- Task details
Please return each line of the entries below that contains the string "source", copying every such line in full.

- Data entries
--- BEGIN ---

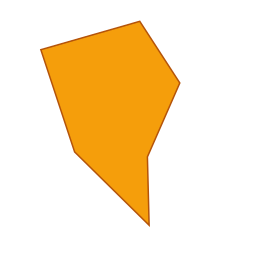 outline of Angeles, rotated 254°
{"feature_id": "PHL-5538", "entity_name": "Angeles", "entity_type": "Highly Urbanized City", "adm_level": 1, "iso_a3": "PHL", "parent_name": "Philippines", "parent_adm1": "", "projection": "orthographic", "projection_center": [120.591, 15.141], "detail": "fine", "context": "isolated", "style": "filled", "palette": "amber", "viewbox_px": 256, "rotation_deg": 254, "n_neighbors": 0, "source": "natural_earth", "source_scale": "10m", "svg_char_len": 250}
<svg xmlns="http://www.w3.org/2000/svg" viewBox="0 0 256 256"><g transform="rotate(254 128 128)"><path d="M227.3,65.8L227.3,168.7L157.0,190.2L94.9,138.7L28.7,121.5L119.7,70.1L227.3,65.8Z" fill="#f59e0b" stroke="#b45309" stroke-width="1.5"/></g></svg>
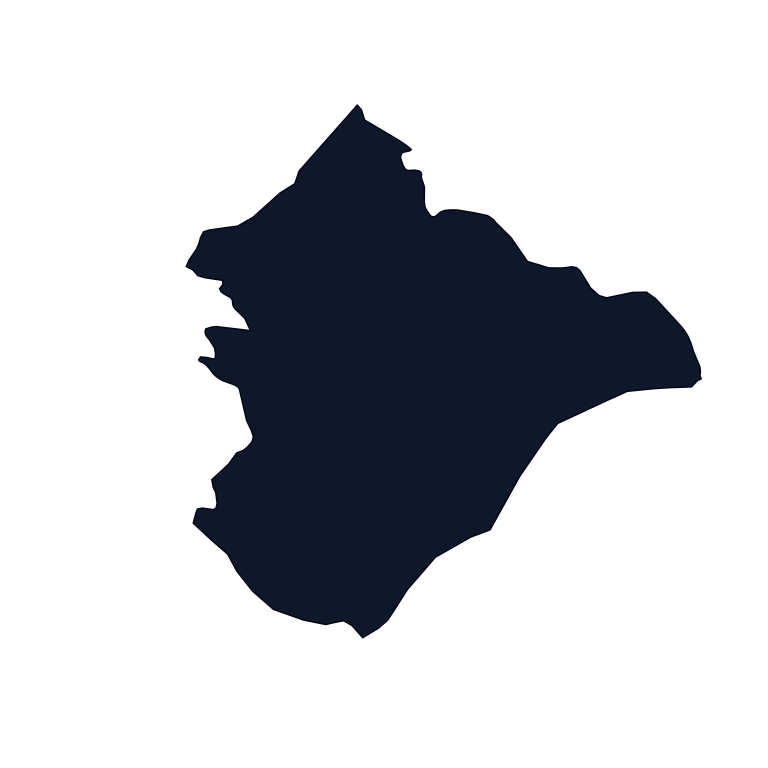 an SVG outline of Mayabeque, rotated 311°
{"feature_id": "CUB-5489", "entity_name": "Mayabeque", "entity_type": "Province", "adm_level": 1, "iso_a3": "CUB", "parent_name": "Cuba", "parent_adm1": "", "projection": "equal_earth", "projection_center": [-81.981, 22.888], "detail": "fine", "context": "isolated", "style": "filled", "palette": "ink", "viewbox_px": 768, "rotation_deg": 311, "n_neighbors": 0, "source": "natural_earth", "source_scale": "10m", "svg_char_len": 2091}
<svg xmlns="http://www.w3.org/2000/svg" viewBox="0 0 768 768"><g transform="rotate(311 384 384)"><path d="M342.9,157.7L349.5,155.6L362.6,154.0L368.3,152.3L374.4,149.4L380.5,148.0L386.0,151.4L407.1,169.9L423.8,175.8L459.9,180.2L476.6,185.3L489.1,180.2L576.9,180.9L576.2,187.0L570.5,196.2L577.7,235.7L578.8,245.3L578.9,250.5L578.0,250.9L576.5,250.2L571.1,246.2L568.2,246.3L565.3,248.4L561.3,255.3L560.2,259.0L560.6,261.8L565.4,266.7L567.9,270.8L568.0,272.9L566.7,275.1L564.5,276.3L559.2,285.3L547.8,295.0L544.7,298.5L544.4,299.0L543.8,300.5L542.8,303.3L541.4,309.1L542.3,311.5L544.3,312.9L550.5,313.8L554.6,315.8L558.7,319.7L563.2,324.8L572.3,339.6L578.9,351.5L579.4,353.9L579.8,359.0L579.2,362.1L577.8,383.7L570.6,411.9L579.8,432.3L588.4,442.4L595.7,448.9L598.1,453.0L598.1,457.7L592.0,476.8L591.8,488.3L595.1,495.5L616.4,511.7L625.5,521.9L626.6,533.1L622.3,571.3L621.2,576.6L619.4,582.2L616.2,588.8L611.4,596.6L604.2,611.1L602.3,613.3L599.8,615.6L597.9,616.7L597.4,617.2L596.8,618.4L596.0,620.0L592.0,618.3L583.6,618.0L568.2,601.5L557.6,590.8L538.1,572.4L518.3,563.3L468.2,540.9L448.5,541.8L403.4,547.0L343.5,559.7L325.4,549.9L287.1,536.4L244.3,536.5L220.5,540.0L208.2,541.7L196.5,540.1L178.6,534.4L180.7,518.3L178.8,508.8L171.4,503.0L164.3,497.9L152.9,477.8L141.4,448.5L141.4,420.8L146.1,396.1L153.0,377.6L153.0,357.6L153.8,331.4L163.0,326.8L167.3,325.2L171.2,328.4L177.3,337.7L180.4,338.5L184.3,336.5L191.7,328.3L193.9,323.0L198.9,316.8L221.0,319.3L235.5,318.1L241.4,321.4L247.0,322.3L253.7,322.3L258.6,319.9L262.0,314.1L266.3,304.3L285.4,278.0L285.9,275.2L285.2,271.6L280.5,259.5L279.6,252.9L279.8,248.1L281.2,241.7L281.6,237.9L281.5,234.3L280.6,231.4L280.2,229.3L280.8,228.2L284.1,227.9L287.2,232.1L291.2,239.2L293.1,239.6L296.4,236.8L300.0,232.6L302.9,223.1L303.5,219.1L304.5,216.6L306.4,214.4L308.7,213.4L313.7,216.5L317.0,219.3L336.7,248.2L342.2,235.8L342.9,223.1L343.6,219.7L345.0,217.5L348.0,214.3L348.5,211.1L347.0,204.3L346.8,200.1L348.1,197.4L353.4,197.1L356.3,194.1L346.9,179.4L343.7,172.6L344.7,165.0L342.9,157.7Z" fill="#0f172a" stroke="#020617" stroke-width="1.5"/></g></svg>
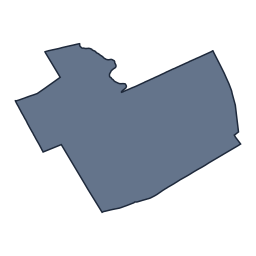 outline of Seaca, Olt, Romania
{"feature_id": "2599482B6293048633875", "entity_name": "Seaca", "entity_type": "district", "adm_level": 2, "iso_a3": "ROU", "parent_name": "Romania", "parent_adm1": "Olt", "projection": "orthographic", "projection_center": [24.742, 44.162], "detail": "fine", "context": "isolated", "style": "filled", "palette": "slate", "viewbox_px": 256, "rotation_deg": 0, "n_neighbors": 0, "source": "geoboundaries", "source_scale": "gbopen_adm2", "svg_char_len": 5060}
<svg xmlns="http://www.w3.org/2000/svg" viewBox="0 0 256 256"><path d="M240.6,144.0L235.4,137.1L234.3,135.1L235.3,134.4L238.5,131.9L236.4,114.4L236.0,111.0L235.3,105.1L232.2,93.7L231.6,90.9L231.1,89.5L228.9,83.7L226.4,78.2L224.2,73.2L220.4,65.6L216.0,57.0L213.8,52.7L213.3,51.6L212.9,50.8L212.4,50.9L212.2,51.1L211.9,51.3L211.8,51.5L211.6,51.6L211.2,51.7L210.9,51.9L210.6,52.0L209.7,52.4L209.5,52.5L202.9,55.5L202.0,55.9L201.0,56.4L200.1,56.8L199.2,57.2L198.3,57.6L197.6,57.9L196.9,58.2L196.1,58.5L195.2,59.0L194.5,59.3L193.7,59.6L193.1,59.9L192.2,60.3L191.9,60.4L191.3,60.7L190.7,61.0L190.0,61.2L189.3,61.6L188.8,61.9L188.2,62.2L187.3,62.6L186.3,63.0L185.2,63.5L184.4,63.9L183.7,64.2L182.8,64.6L182.0,65.0L180.8,65.5L179.9,65.9L179.0,66.4L178.0,66.8L177.1,67.2L176.2,67.6L175.3,68.1L174.3,68.5L173.5,68.8L172.6,69.2L171.9,69.5L171.1,69.9L170.3,70.3L169.1,70.8L168.2,71.3L167.1,71.7L165.9,72.3L164.6,73.0L164.0,73.3L163.1,73.7L162.4,74.0L160.9,74.7L160.4,75.0L159.7,75.3L158.7,75.8L157.1,76.5L156.4,76.8L155.5,77.2L154.4,77.7L153.4,78.2L152.4,78.7L151.8,78.9L150.7,79.4L150.1,79.7L149.3,80.1L148.3,80.5L147.3,81.0L146.5,81.3L145.6,81.7L144.7,82.1L144.3,82.4L142.3,83.3L140.1,84.3L138.0,85.3L136.5,86.0L135.6,86.4L134.2,87.0L132.3,87.7L130.3,88.6L128.0,89.6L126.8,90.1L125.7,90.5L125.1,90.8L124.4,91.1L123.4,91.6L122.5,92.0L121.9,92.2L121.6,92.3L121.4,92.0L121.8,91.3L122.6,90.5L123.5,89.7L124.3,89.2L125.2,88.4L125.8,87.9L126.1,87.3L126.3,86.8L126.4,86.4L126.3,85.8L125.9,85.0L125.6,84.4L125.4,84.1L125.0,83.8L124.2,83.7L123.3,83.6L122.3,83.6L121.4,83.7L120.7,83.7L119.5,83.6L118.8,83.4L117.9,83.0L116.4,82.3L115.2,81.7L114.4,81.2L113.9,80.7L113.4,80.1L113.0,79.6L112.2,79.1L111.8,78.7L111.4,78.3L111.1,77.7L110.9,77.5L110.5,77.3L110.1,77.1L109.8,76.8L109.6,76.6L109.6,76.2L109.5,75.8L109.5,75.2L109.5,74.7L109.5,74.1L109.7,73.6L110.0,73.2L110.4,72.5L110.7,71.9L111.0,71.2L111.3,70.8L112.0,70.1L112.9,69.3L113.8,68.6L114.7,68.1L115.2,67.7L115.6,67.3L115.8,66.9L116.0,66.2L116.0,65.7L115.9,65.3L115.8,64.9L115.6,64.4L115.3,63.9L115.0,63.3L114.8,62.8L114.7,62.3L114.7,61.8L114.5,61.3L114.3,60.9L114.1,60.7L113.4,60.3L112.8,60.0L112.3,59.7L111.8,59.5L111.4,59.4L110.8,59.4L110.2,59.5L109.8,59.6L109.0,59.7L108.3,59.8L107.6,59.7L106.8,59.5L106.3,59.4L105.8,59.2L105.5,59.0L105.3,58.8L105.1,58.7L104.9,58.6L104.6,58.5L104.2,58.2L103.6,57.7L103.4,57.5L103.1,57.2L102.9,56.9L102.5,56.6L102.4,56.5L102.3,56.4L102.1,56.4L101.9,56.2L101.6,56.0L101.4,55.8L101.1,55.7L100.5,55.3L100.1,55.0L99.8,54.8L99.5,54.5L99.1,54.2L98.6,53.9L98.3,53.6L98.0,53.5L97.7,53.4L97.4,53.2L97.0,53.0L96.7,52.9L96.5,52.7L96.3,52.5L96.1,52.3L96.0,52.1L95.8,52.0L95.7,51.8L95.6,51.7L95.3,51.4L95.1,51.3L94.9,51.2L94.7,51.0L94.4,50.9L94.0,50.8L93.7,50.6L93.4,50.5L93.2,50.4L92.8,50.3L92.7,50.2L92.3,50.0L92.2,49.9L91.9,49.5L91.7,49.2L91.3,49.0L91.0,49.0L90.6,48.8L90.2,48.6L89.9,48.5L89.6,48.4L89.3,48.4L89.1,48.4L88.9,48.4L88.6,48.3L88.3,48.3L87.9,48.4L87.0,48.4L86.5,48.5L86.0,48.5L85.6,48.5L85.4,48.5L85.0,48.4L84.6,48.3L84.0,48.2L83.6,48.1L83.3,48.1L83.1,48.1L82.9,48.2L82.7,48.2L82.2,48.1L81.7,47.9L81.5,47.7L81.2,47.4L80.9,47.1L80.7,46.9L80.5,46.7L80.3,46.5L80.2,46.3L80.1,46.2L79.8,45.8L79.8,45.6L79.7,45.4L79.7,45.2L79.7,44.9L79.7,44.4L79.7,44.0L79.6,43.7L78.4,43.9L76.1,44.4L73.6,45.0L72.7,45.2L70.4,45.7L67.3,46.4L66.0,46.7L64.7,47.0L62.1,47.6L60.0,48.2L58.4,48.6L56.6,49.0L54.7,49.4L52.7,49.8L50.1,50.4L48.6,50.7L48.4,50.8L48.2,50.8L47.7,51.0L46.5,51.3L45.8,51.5L45.5,51.6L45.0,51.8L45.1,52.1L45.4,52.7L52.4,64.3L60.2,77.3L53.4,82.2L46.6,87.0L46.1,87.4L38.2,92.9L38.0,93.0L37.2,93.6L36.8,93.7L33.5,94.9L31.6,95.5L29.2,96.3L22.4,98.8L19.6,99.8L19.0,100.0L17.4,100.5L16.7,100.7L16.0,100.9L15.5,100.7L15.4,100.7L15.4,100.9L16.4,103.0L16.6,103.3L17.1,104.3L17.8,105.5L18.5,106.7L19.0,107.7L19.6,108.9L20.1,109.7L20.9,111.3L21.5,112.5L22.1,113.5L22.6,114.4L22.9,114.9L23.5,115.9L24.0,116.9L24.9,118.6L25.6,119.7L26.0,120.4L26.5,121.4L27.0,122.4L27.3,123.1L27.8,124.1L28.4,125.1L28.9,126.1L29.5,127.2L30.1,128.3L30.8,129.5L31.8,131.3L32.3,132.2L32.8,132.9L33.3,134.0L33.8,135.0L34.5,136.1L35.0,137.1L35.9,138.8L37.0,140.7L37.8,142.1L38.5,143.3L39.1,144.4L39.8,145.7L40.1,146.3L40.7,147.4L42.1,150.2L42.3,150.5L42.5,150.8L42.7,151.1L43.1,152.0L55.4,147.0L61.3,144.6L84.8,184.0L87.9,189.3L102.1,212.3L103.7,211.5L105.3,211.2L110.6,209.9L112.4,209.5L114.8,209.0L118.5,208.3L119.4,208.1L121.0,207.6L122.9,206.9L124.3,206.4L126.0,205.8L127.1,205.4L127.6,205.2L132.2,203.4L133.6,202.9L134.0,202.7L134.3,202.4L134.4,202.2L134.6,202.1L134.9,202.0L135.4,202.0L136.5,202.0L137.3,201.9L141.0,200.8L142.6,200.3L145.8,199.4L147.5,198.9L148.7,198.6L149.8,198.2L150.4,198.0L154.5,195.9L156.9,194.5L161.8,191.1L162.8,190.4L163.6,189.9L165.0,189.0L166.9,187.9L167.9,187.2L169.3,186.4L171.4,185.2L173.8,183.8L176.0,182.4L176.7,182.0L180.4,179.6L181.0,179.3L183.5,177.9L186.9,176.0L190.1,174.1L193.6,171.9L197.5,169.6L201.9,167.2L205.1,165.3L208.8,162.9L213.0,160.4L218.6,157.1L224.0,153.9L226.9,152.2L232.0,149.2L236.1,146.8L238.3,145.5L240.6,144.0Z" fill="#64748b" stroke="#1e293b" stroke-width="1.5"/></svg>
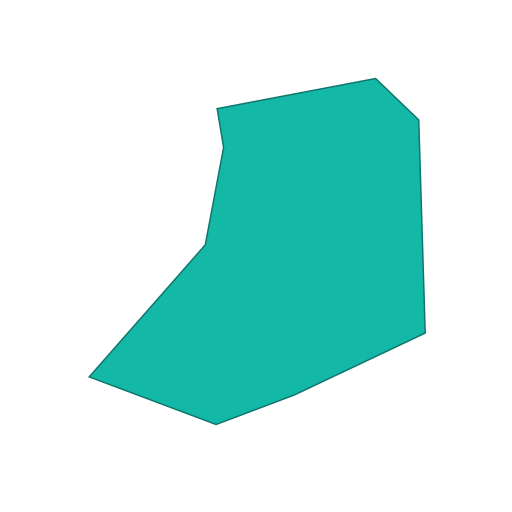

--- END ---

- Full solution
{"feature_id": "PHL-5538", "entity_name": "Angeles", "entity_type": "Highly Urbanized City", "adm_level": 1, "iso_a3": "PHL", "parent_name": "Philippines", "parent_adm1": "", "projection": "orthographic", "projection_center": [120.591, 15.141], "detail": "fine", "context": "isolated", "style": "filled", "palette": "amber", "viewbox_px": 256, "rotation_deg": 254, "n_neighbors": 0, "source": "natural_earth", "source_scale": "10m", "svg_char_len": 250}
{"feature_id": "CUB-5489", "entity_name": "Mayabeque", "entity_type": "Province", "adm_level": 1, "iso_a3": "CUB", "parent_name": "Cuba", "parent_adm1": "", "projection": "equal_earth", "projection_center": [-81.981, 22.888], "detail": "fine", "context": "isolated", "style": "filled", "palette": "ink", "viewbox_px": 768, "rotation_deg": 311, "n_neighbors": 0, "source": "natural_earth", "source_scale": "10m", "svg_char_len": 2091}
{"feature_id": "2599482B6293048633875", "entity_name": "Seaca", "entity_type": "district", "adm_level": 2, "iso_a3": "ROU", "parent_name": "Romania", "parent_adm1": "Olt", "projection": "orthographic", "projection_center": [24.742, 44.162], "detail": "fine", "context": "isolated", "style": "filled", "palette": "slate", "viewbox_px": 256, "rotation_deg": 0, "n_neighbors": 0, "source": "geoboundaries", "source_scale": "gbopen_adm2", "svg_char_len": 5060}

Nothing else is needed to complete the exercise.